Many consumer markets companies follow NGOs that have taken them to task, so they are ready to respond to breaking concerns. PepsiCo has set up a ‘Mission Control’ centre for its Gatorade brand, where consumer chatter is closely monitored by the marketing team.
Speed is paramount in a social media crisis – this is no time to hunker down. “It becomes a circular firing squad,” says Krishna. “Media outlets pick up on what bloggers say, even if it’s inaccurate. You need to monitor on a 24/7 basis and be prepared to respond quickly. Social media doesn’t respect the working day.”

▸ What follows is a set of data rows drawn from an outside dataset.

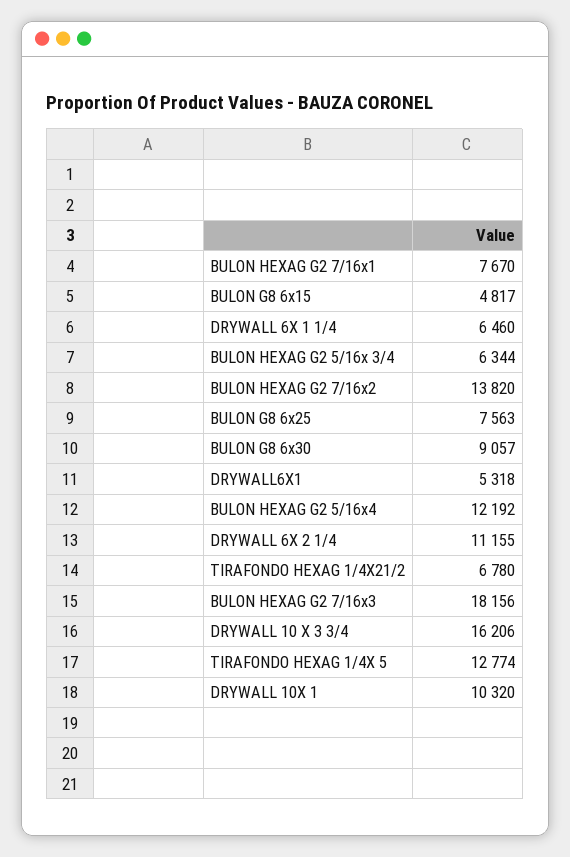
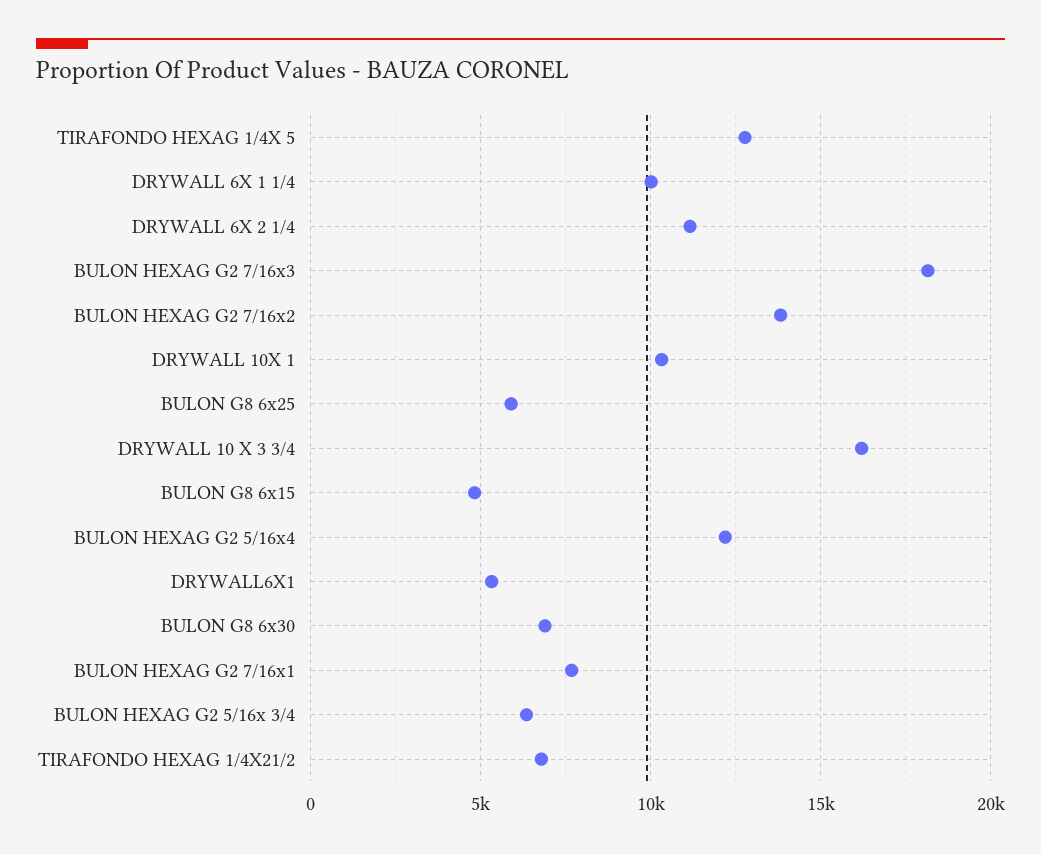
  {
    "BULON HEXAG G2 7/16x1": 7670,
    "BULON G8 6x15": 4817,
-   "DRYWALL 6X 1 1/4": 6460,
+   "DRYWALL 6X 1 1/4": 10000,
    "BULON HEXAG G2 5/16x 3/4": 6344,
    "BULON HEXAG G2 7/16x2": 13820,
-   "BULON G8 6x25": 7563,
+   "BULON G8 6x25": 6000,
-   "BULON G8 6x30": 9057,
+   "BULON G8 6x30": 7000,
    "DRYWALL6X1": 5318,
    "BULON HEXAG G2 5/16x4": 12192,
    "DRYWALL 6X 2 1/4": 11155,
    "TIRAFONDO HEXAG 1/4X21/2": 6780,
    "BULON HEXAG G2 7/16x3": 18156,
    "DRYWALL 10 X 3 3/4": 16206,
    "TIRAFONDO HEXAG 1/4X 5": 12774,
    "DRYWALL 10X 1": 10320
  }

It’s crucial to provide social media guidelines and training for employees, keep an eye on them online, and be aware of what suppliers, partners and even celebrity endorsers are saying.
Strategic integration of social media also helps. A 2012 survey by the Society for Human Resource Management found that only 28% of businesses have a social media strategy (this rises to 37% among multinationals), and only 12% have an employee dedicated to social media.
If crisis strikes, it cannot be managed within most existing marketing and communications structures. “The standard PR tactics of ‘delay, deflect, defend’ will not work in these situations,” says Eileen Brown, author of Working The Crowd: Social Media Marketing for Business. “It’s not an authentic message. You need to reply in the same space.” Brown suggests identifying a ‘trusted advisor’ within the company who engages with consumers on social media every day. In a crisis, they can act as the first line of defence, where a company’s PR team might be viewed with suspicion.
Crucially, engaging – not ignoring – is the only way to reduce fallout. As Google CEO Eric Schmidt said in response to British government plans to limit social media in the wake of the 2011 London riots: “It is a mistake to look into the mirror and try and break the mirror… if you have a problem, use the internet to understand what that problem is.”